Mr. DONALD VERRILLI (Lawyer): Where does that come from, that you must find the method of execution that causes the least pain? We have approved electrocution, we have approved death by firing squad.
Mr. DONALD VERRILLI (Lawyer):This court's cases have said that the standard is whether the means of execution inflicts unnecessary pain.
Mr. DONALD VERRILLI (Lawyer): Unnecessary and wanton.
TOTENBERG: The tests we are advocating, said lawyer Verrilli, is whether there's a risk of tortuous pain and a readily available alternative. Following Verrilli to the lectern was lawyer Roy Englert, representing the state of Kentucky. We agree, he said, that if the first drug, sodium thiopental, is properly administered, there will be a painless death. Justice Stevens…
Justice JOHN PAUL STEVENS (U.S. Supreme Court): But do you also agree with the counterproposition that if it is not properly administered, there is some risk of excruciating pain?

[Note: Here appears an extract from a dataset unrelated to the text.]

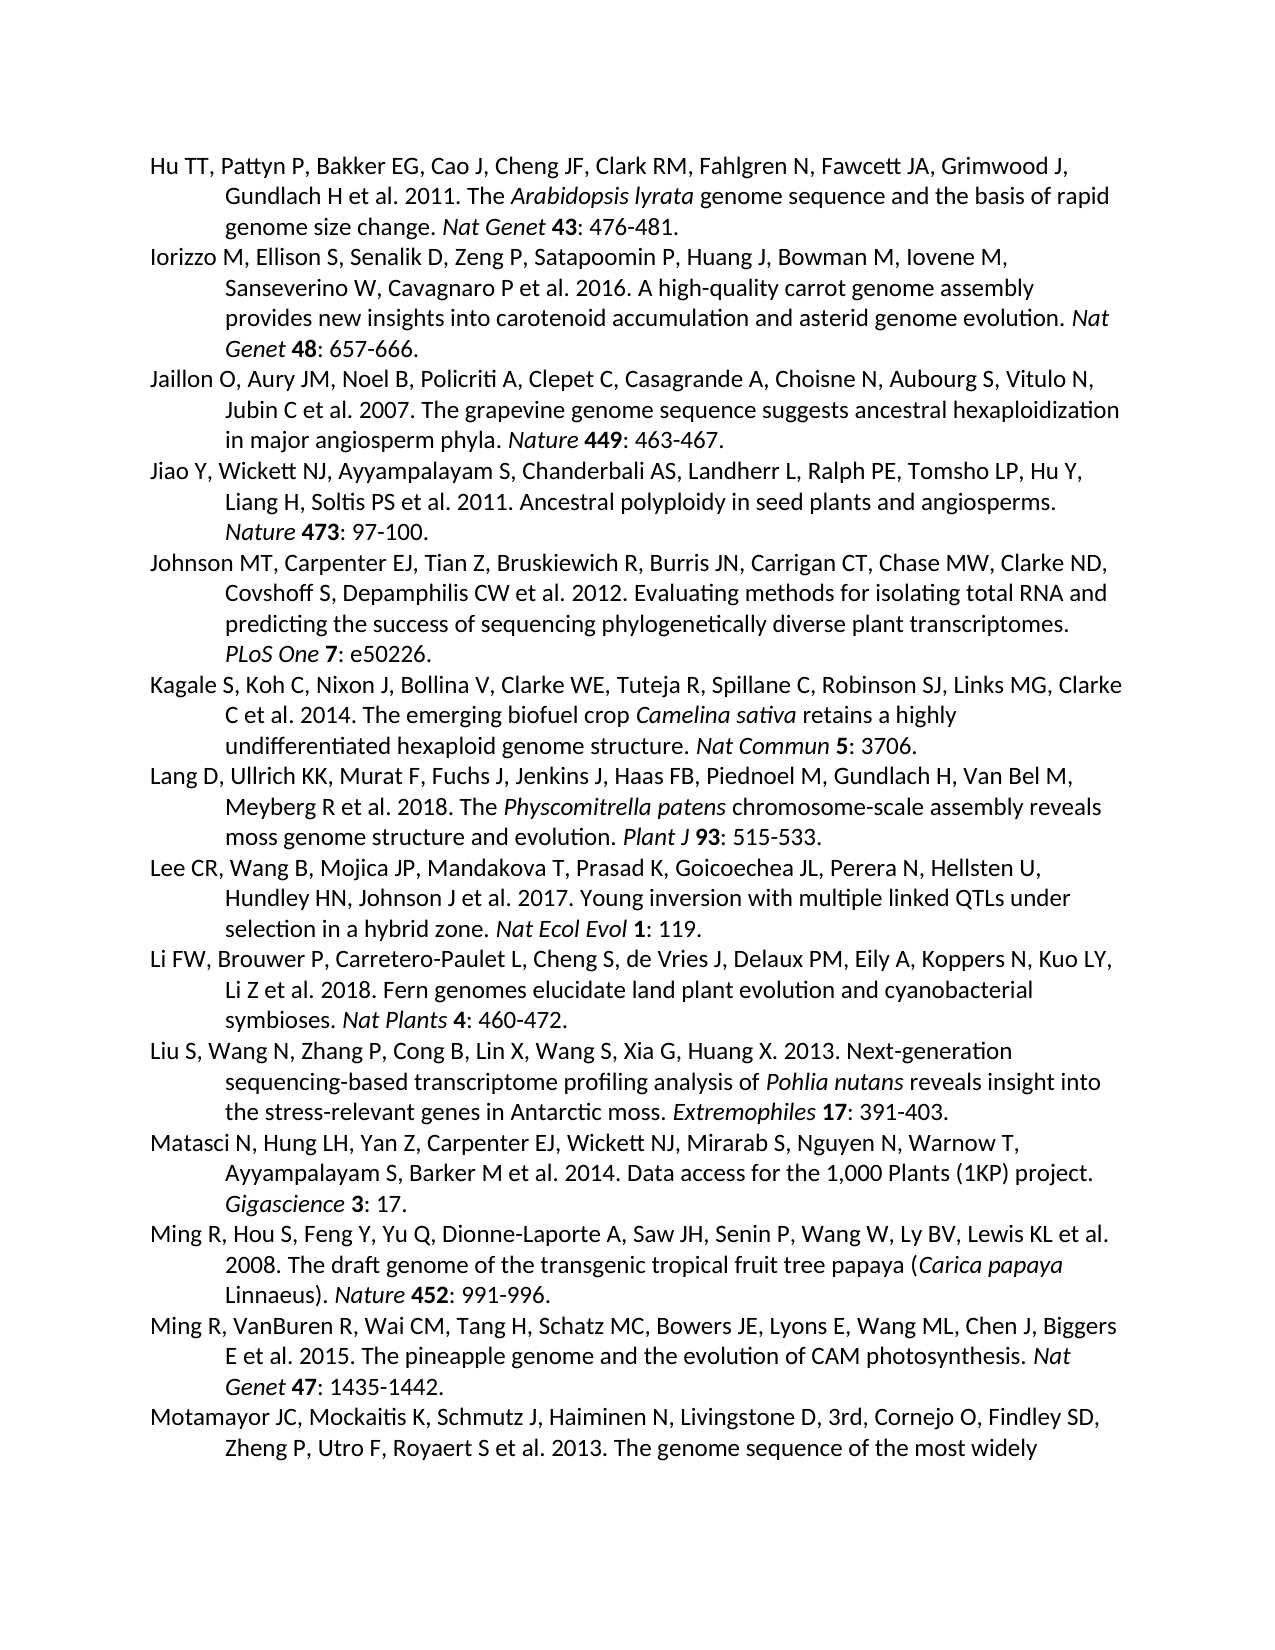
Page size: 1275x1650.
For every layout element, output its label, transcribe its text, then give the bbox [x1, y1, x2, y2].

Mr. ROY ENGLERT (Lawyer): Yes.
TOTENBERG: Englert, however, pointed to the steps Kentucky has taken to ensure that doesn't happen, including 100 practice session for the execution team. Justice Ginsburg then asked about the fact that only the warden and his deputy are actually in the death chamber while the drugs are being administered.
Justice RUTH GINSBURG (U.S. Supreme Court): What seems puzzling to me is the state has made an effort to make sure that the people on the team that inserts the IV, those are well-trained, professional people. But then, apparently, they leave the room, so that once the IV is inserted, there is no professional person that has any further part.

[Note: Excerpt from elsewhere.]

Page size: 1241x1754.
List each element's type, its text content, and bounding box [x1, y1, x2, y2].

TOTENBERG: She asked that question three times before finally getting an answer. After the IVs are inserted, the team leaves the room and operates from a separate room with a one-way mirror, so that when the curtains are opened in the death chamber, the team members' identities remain unknown to the witnesses and press. Justice Stevens focused on the drugs administered after the barbiturate.
Justice STEVENS: What is the justification for the second drug when it does, that is the drug that creates the risk of excruciating pain?
Mr. ENGLERT: It does bring about a more dignified death - dignified for the inmate, dignified for the witnesses.
Justice STEVENS: The dignity of the process outweighs the risk of excruciating pain.
Mr. ENGLERT: No, your honor. No, it takes a very long time to die with a one-drug protocol. And so…
Justice STEVENS: What's very long, 10 minutes?
TOTENBERG: Lawyer Englert quoted the state's expert as saying it could take as long as 30 minutes. Justice Stevens conceded that the state seems to be doing a reasonable job of carrying out its three-drug protocol, but he added…
Justice STEVENS: I'm terribly troubled by the fact that the second drug is what seems to cause all the risk of excruciating pain and seems to be almost totally unnecessary.
TOTENBERG: By the end of today's argument, it was unclear where the court is heading. Three justices wondered aloud whether the record in the Kentucky case is simply inadequate. The lower courts did not make any finding as to whether a one-drug protocol would pose a lesser risk of pain and suffering.
And Justices Breyer and Souter asked whether the court should send the case back to the lower courts to hear evidence on that question and make a finding. Justice Souter put it this way…
Justice DAVID SOUTER (U.S. Supreme Court): What's disturbing Justice Breyer, disturbing me and others, is we want some kind of a definitive decision here, and it seems to me that the most expeditious way of getting it, if comparative analysis is appropriate, and I will be candid to say I think it is, is to send this case back and say, okay, do a comparative analysis. Make the findings.
TOTENBERG: But others, like Justice Scalia, disagreed.
Justice SCALIA: I'm very reluctant to send it back to the trial court so we can have a nationwide cessation of all executions while the trial court finishes its work and then it goes to another appeal through the state Supreme Court, and ultimately, what you're looking at years.
TOTENBERG: A decision in the case is expected by summer.
Nina Totenberg, NPR News, Washington.